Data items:
· · ·

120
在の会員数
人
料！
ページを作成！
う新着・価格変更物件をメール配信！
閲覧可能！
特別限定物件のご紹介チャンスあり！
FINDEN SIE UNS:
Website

· · ·

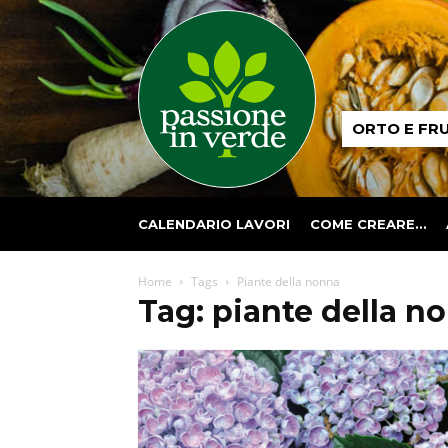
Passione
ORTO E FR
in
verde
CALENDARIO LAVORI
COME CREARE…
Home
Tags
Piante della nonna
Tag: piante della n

· · ·

**Exercise description:** Gather every line in the records that contains the string "della". Case counts.

**Result of this task:**
Piante della nonna
Tag: piante della n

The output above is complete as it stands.